Hunt through the lines below for the string "skal" and copy each one that has it.

::: INFORMATION SHOWN

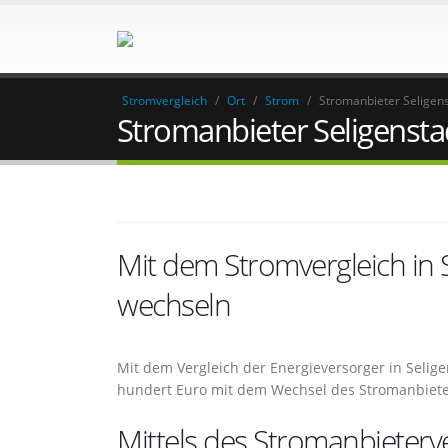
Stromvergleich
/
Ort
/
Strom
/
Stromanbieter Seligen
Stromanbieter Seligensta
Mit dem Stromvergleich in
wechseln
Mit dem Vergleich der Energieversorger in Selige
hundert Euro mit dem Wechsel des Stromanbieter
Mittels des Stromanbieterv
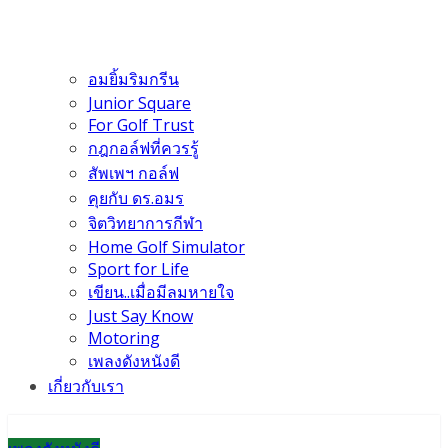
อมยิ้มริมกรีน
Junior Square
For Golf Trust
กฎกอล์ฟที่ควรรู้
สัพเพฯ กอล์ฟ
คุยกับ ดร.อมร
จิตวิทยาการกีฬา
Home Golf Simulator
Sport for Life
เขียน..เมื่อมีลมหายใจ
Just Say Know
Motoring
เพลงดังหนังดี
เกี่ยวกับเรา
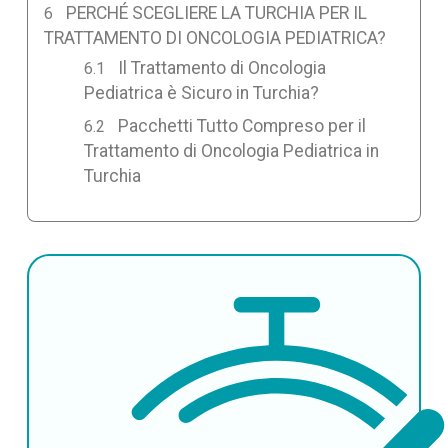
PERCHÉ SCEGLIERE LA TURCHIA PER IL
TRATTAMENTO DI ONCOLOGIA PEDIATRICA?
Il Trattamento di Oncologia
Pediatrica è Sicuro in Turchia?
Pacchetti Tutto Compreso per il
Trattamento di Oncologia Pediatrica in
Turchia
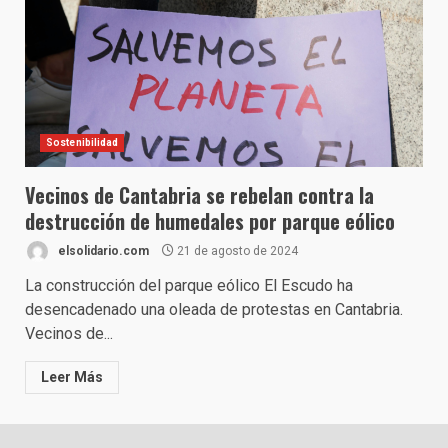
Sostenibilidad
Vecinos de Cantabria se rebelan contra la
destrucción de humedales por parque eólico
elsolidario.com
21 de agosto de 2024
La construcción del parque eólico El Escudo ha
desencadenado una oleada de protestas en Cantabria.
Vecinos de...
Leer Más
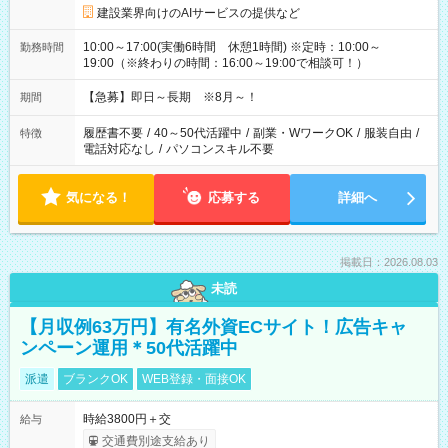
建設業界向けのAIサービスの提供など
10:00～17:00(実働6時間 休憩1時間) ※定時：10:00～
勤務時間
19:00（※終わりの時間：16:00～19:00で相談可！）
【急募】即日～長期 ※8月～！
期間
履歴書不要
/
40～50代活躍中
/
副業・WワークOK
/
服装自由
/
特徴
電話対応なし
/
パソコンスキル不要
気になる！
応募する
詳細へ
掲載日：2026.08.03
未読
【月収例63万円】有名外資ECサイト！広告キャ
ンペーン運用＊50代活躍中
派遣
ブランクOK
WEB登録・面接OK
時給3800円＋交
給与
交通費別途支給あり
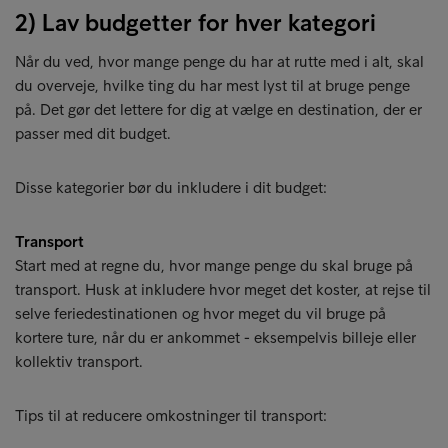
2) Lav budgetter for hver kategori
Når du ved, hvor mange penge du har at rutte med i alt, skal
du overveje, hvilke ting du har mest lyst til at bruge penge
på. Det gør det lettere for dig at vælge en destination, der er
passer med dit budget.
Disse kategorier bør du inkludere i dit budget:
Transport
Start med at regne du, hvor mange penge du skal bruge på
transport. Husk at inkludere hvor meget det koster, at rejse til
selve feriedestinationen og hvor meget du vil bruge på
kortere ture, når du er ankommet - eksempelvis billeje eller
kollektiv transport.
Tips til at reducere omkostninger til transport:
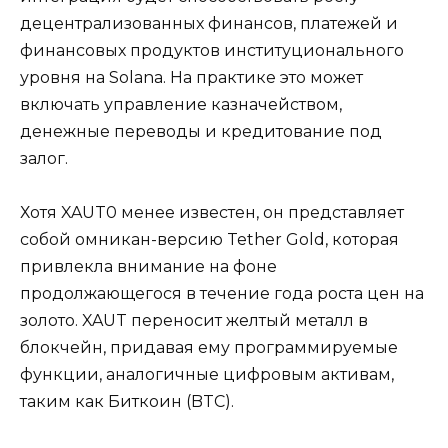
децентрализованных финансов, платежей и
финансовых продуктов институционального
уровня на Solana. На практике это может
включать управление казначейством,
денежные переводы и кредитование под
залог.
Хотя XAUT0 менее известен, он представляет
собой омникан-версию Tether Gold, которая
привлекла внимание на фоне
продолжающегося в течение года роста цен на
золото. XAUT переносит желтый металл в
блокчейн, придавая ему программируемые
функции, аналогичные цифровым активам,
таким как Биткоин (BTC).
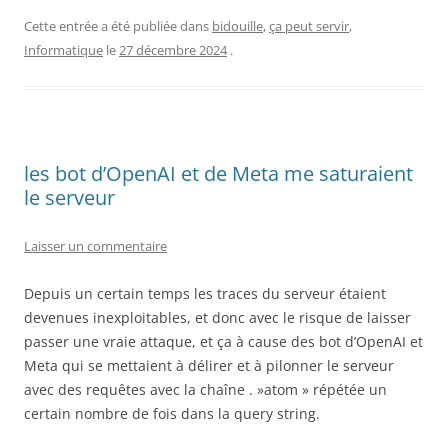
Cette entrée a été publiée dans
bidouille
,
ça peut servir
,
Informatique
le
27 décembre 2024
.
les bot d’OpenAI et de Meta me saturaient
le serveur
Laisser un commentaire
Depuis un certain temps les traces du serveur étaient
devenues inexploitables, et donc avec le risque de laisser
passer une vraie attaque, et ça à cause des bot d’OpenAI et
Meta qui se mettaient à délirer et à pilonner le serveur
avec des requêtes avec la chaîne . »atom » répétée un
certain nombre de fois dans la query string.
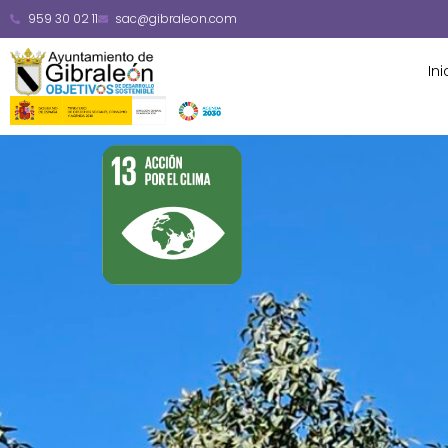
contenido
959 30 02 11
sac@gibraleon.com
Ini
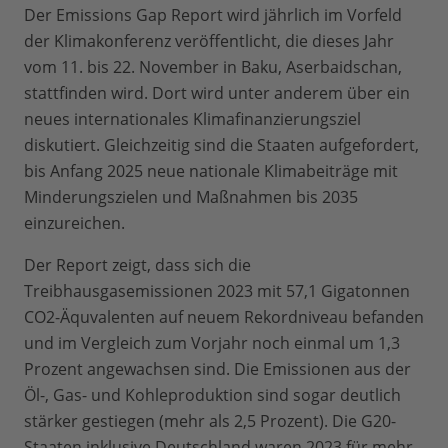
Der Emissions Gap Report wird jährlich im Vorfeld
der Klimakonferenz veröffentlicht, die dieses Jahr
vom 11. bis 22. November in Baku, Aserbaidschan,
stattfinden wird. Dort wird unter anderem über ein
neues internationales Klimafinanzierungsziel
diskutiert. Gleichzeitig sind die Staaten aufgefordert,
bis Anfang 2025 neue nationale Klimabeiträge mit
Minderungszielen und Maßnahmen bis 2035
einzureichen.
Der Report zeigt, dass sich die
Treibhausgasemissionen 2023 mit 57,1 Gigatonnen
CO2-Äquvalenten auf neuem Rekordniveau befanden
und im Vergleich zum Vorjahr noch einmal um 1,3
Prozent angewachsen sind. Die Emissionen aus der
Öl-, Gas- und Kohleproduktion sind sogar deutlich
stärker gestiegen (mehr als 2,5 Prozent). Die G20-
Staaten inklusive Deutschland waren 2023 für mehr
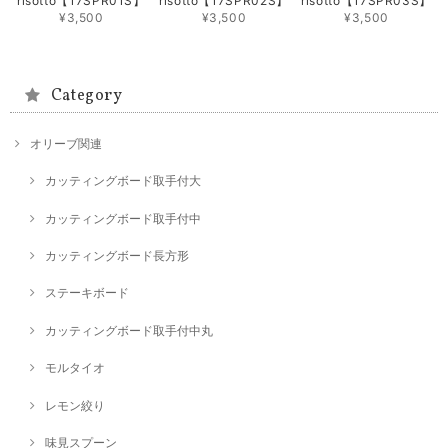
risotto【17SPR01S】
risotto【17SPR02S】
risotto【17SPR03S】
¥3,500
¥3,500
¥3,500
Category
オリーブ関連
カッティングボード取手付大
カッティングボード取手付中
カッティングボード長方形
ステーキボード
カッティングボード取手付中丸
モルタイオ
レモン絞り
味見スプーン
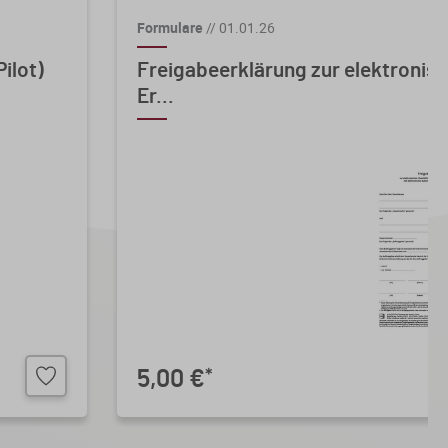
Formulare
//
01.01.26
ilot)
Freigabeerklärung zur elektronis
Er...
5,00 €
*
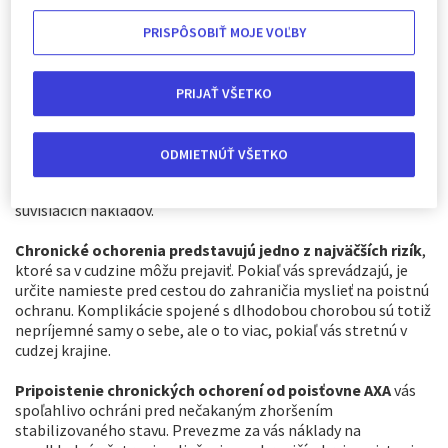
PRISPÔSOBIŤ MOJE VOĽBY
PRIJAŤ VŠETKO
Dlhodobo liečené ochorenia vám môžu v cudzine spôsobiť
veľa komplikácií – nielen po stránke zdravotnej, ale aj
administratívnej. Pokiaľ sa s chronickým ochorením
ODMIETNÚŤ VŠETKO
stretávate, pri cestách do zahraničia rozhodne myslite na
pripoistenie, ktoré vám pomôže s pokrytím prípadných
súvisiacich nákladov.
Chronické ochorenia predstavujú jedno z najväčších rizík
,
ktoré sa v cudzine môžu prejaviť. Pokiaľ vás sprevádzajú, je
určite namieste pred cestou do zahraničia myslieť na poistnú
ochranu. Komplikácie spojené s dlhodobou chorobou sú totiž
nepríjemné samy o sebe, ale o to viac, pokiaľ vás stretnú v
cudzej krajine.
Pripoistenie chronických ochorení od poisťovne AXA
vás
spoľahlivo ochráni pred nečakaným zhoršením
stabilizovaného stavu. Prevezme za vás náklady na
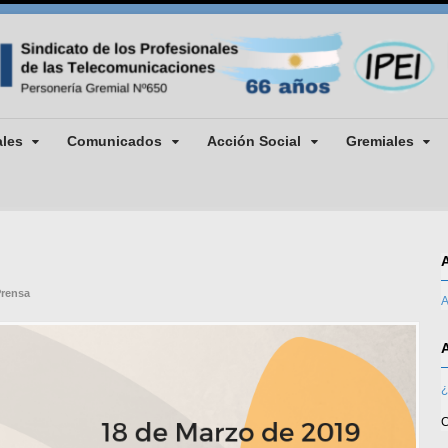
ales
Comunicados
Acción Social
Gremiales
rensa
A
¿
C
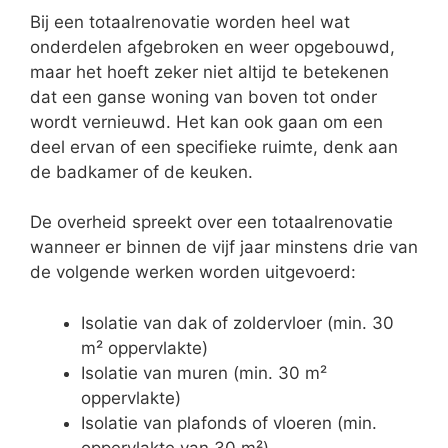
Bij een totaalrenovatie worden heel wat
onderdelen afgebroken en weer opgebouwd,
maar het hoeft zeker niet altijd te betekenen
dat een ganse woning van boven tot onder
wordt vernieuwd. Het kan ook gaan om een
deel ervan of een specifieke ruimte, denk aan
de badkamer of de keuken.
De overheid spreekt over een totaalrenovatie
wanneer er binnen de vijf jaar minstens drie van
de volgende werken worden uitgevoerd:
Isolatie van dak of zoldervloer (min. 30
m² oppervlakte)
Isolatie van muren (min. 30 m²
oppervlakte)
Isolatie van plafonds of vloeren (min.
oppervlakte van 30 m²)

::::::

■ FINAL ANSWER ■
Når du ved, hvor mange penge du har at rutte med i alt, skal
Start med at regne du, hvor mange penge du skal bruge på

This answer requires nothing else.